Data section ▸

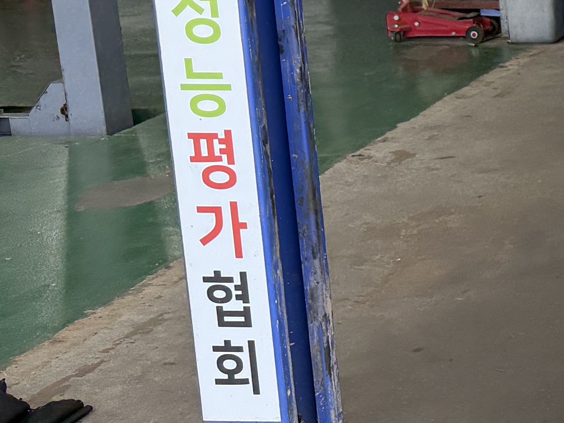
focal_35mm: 91
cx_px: 1047
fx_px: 1483
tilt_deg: -10.3
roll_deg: +1.3
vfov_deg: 16.1
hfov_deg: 17.2
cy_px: 95
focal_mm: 6.76
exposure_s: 1/494
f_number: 1.78
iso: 100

What you are asked to do ▸ Transcribe the material as is, with images omitted.

Solution below ▸
focal_35mm: 91
cx_px: 1047
fx_px: 1483
tilt_deg: -10.3
roll_deg: +1.3
vfov_deg: 16.1
hfov_deg: 17.2
cy_px: 95
focal_mm: 6.76
exposure_s: 1/494
f_number: 1.78
iso: 100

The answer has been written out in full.